Interactive Computation and Visualization of Level-Set Surfaces: A Streaming Narrow Band Algorithm
- Author(s): Lefohn, Aaron
- et al.
Deformable isosurfaces, implemented with level-set methods, have demonstrated a great potential in visualization and computer graphics for applications such as segmentation, surface processing, and surface reconstruction. Their usefulness has been limited, however, by two problems. First, three-dimensional level sets are relatively slow to compute. Second, their formulation usually entails free parameters that can be difficult to tune correctly for specific applications. The second problem is compounded by the first. This thesis presents a solution to these challenges by describing graphics processor unit (GPU) based algorithms for solving and visualizing level-set solutions at interactive rates for volumes as large as 256 x 256 x 256. Level-set techniques deform isosurfaces by solving partial differential equations (PDEs) on a voxel grid.
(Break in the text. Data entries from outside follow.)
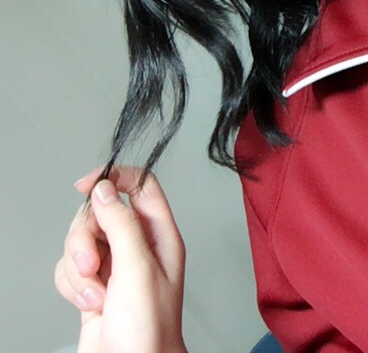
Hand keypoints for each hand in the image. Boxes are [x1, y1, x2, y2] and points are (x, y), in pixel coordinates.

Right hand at [54, 167, 187, 352]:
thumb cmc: (149, 327)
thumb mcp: (138, 268)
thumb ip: (122, 224)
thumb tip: (105, 189)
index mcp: (160, 235)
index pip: (141, 186)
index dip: (114, 178)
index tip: (86, 185)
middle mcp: (138, 247)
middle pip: (99, 215)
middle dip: (85, 239)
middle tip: (93, 267)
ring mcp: (115, 267)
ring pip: (80, 243)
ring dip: (78, 269)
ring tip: (94, 294)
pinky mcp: (94, 286)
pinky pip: (70, 269)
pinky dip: (72, 286)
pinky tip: (88, 304)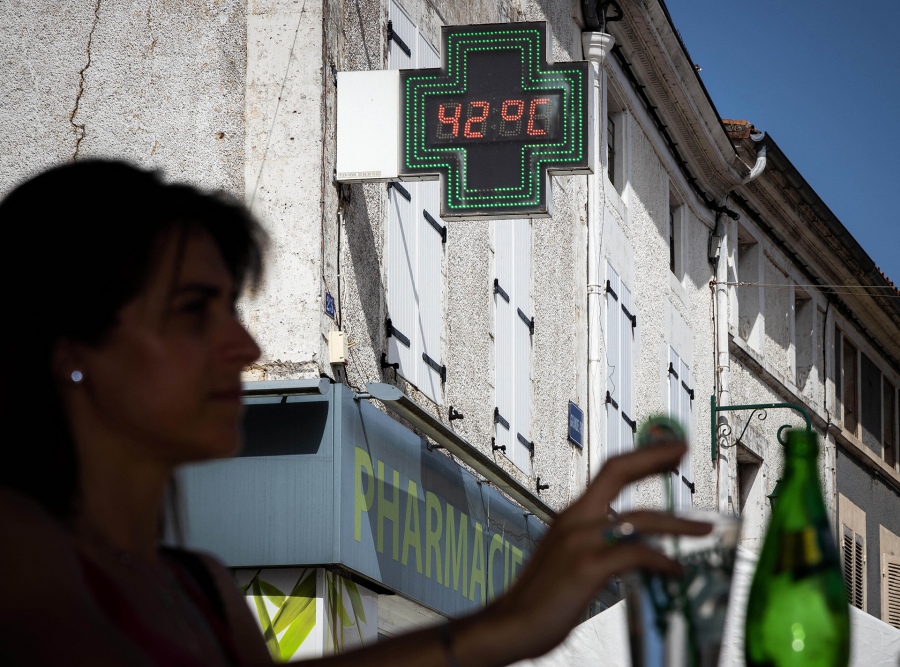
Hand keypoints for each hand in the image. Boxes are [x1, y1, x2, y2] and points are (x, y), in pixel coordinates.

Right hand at [479, 440, 710, 661]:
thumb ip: (595, 542)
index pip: (609, 471)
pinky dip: (661, 561)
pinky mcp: (586, 566)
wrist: (510, 623)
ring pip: (640, 518)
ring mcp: (580, 541)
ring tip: (703, 529)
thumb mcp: (566, 555)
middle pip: (618, 472)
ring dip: (677, 522)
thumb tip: (631, 544)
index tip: (667, 448)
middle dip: (654, 458)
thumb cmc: (539, 596)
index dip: (640, 455)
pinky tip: (675, 570)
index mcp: (572, 515)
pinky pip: (635, 555)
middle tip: (683, 449)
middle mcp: (576, 520)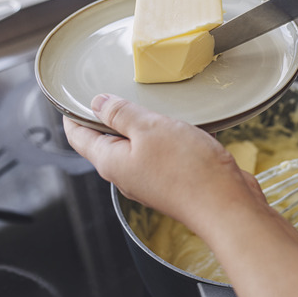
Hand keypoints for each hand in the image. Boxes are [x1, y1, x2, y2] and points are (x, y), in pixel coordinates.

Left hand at [63, 94, 264, 231]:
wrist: (226, 205)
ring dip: (141, 125)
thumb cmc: (188, 170)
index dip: (73, 114)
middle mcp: (127, 174)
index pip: (79, 136)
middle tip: (113, 91)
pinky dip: (165, 137)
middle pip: (107, 142)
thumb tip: (98, 103)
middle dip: (107, 117)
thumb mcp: (150, 128)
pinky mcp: (174, 181)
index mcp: (111, 162)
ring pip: (137, 146)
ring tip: (149, 103)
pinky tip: (180, 125)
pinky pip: (161, 154)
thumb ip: (122, 113)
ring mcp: (150, 179)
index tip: (71, 97)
Efficient solvers for the equations compute a solution only at those voxels on or near the isosurface. The active elements in this narrow-band of computation change as the level-set solution evolves. This thesis demonstrates that such dynamic sparse-grid computations can be efficiently solved using a streaming architecture platform--a modern graphics processor. The solution uses a multidimensional virtual memory mapping to pack the active, three-dimensional voxel data into two-dimensional texture memory on the GPU. A novel GPU-to-CPU message passing scheme quickly updates this sparse data structure as the isosurface moves. The integration of the level-set solver with a real-time volume renderer allows a user to visualize and steer the deformable level-set surface as it evolves. The resulting isosurface can also serve as a region-of-interest specifier for the volume renderer. This thesis demonstrates the capabilities of this technology for interactive volume segmentation and visualization. This thesis also presents an evaluation of the method with a brain tumor segmentation user study.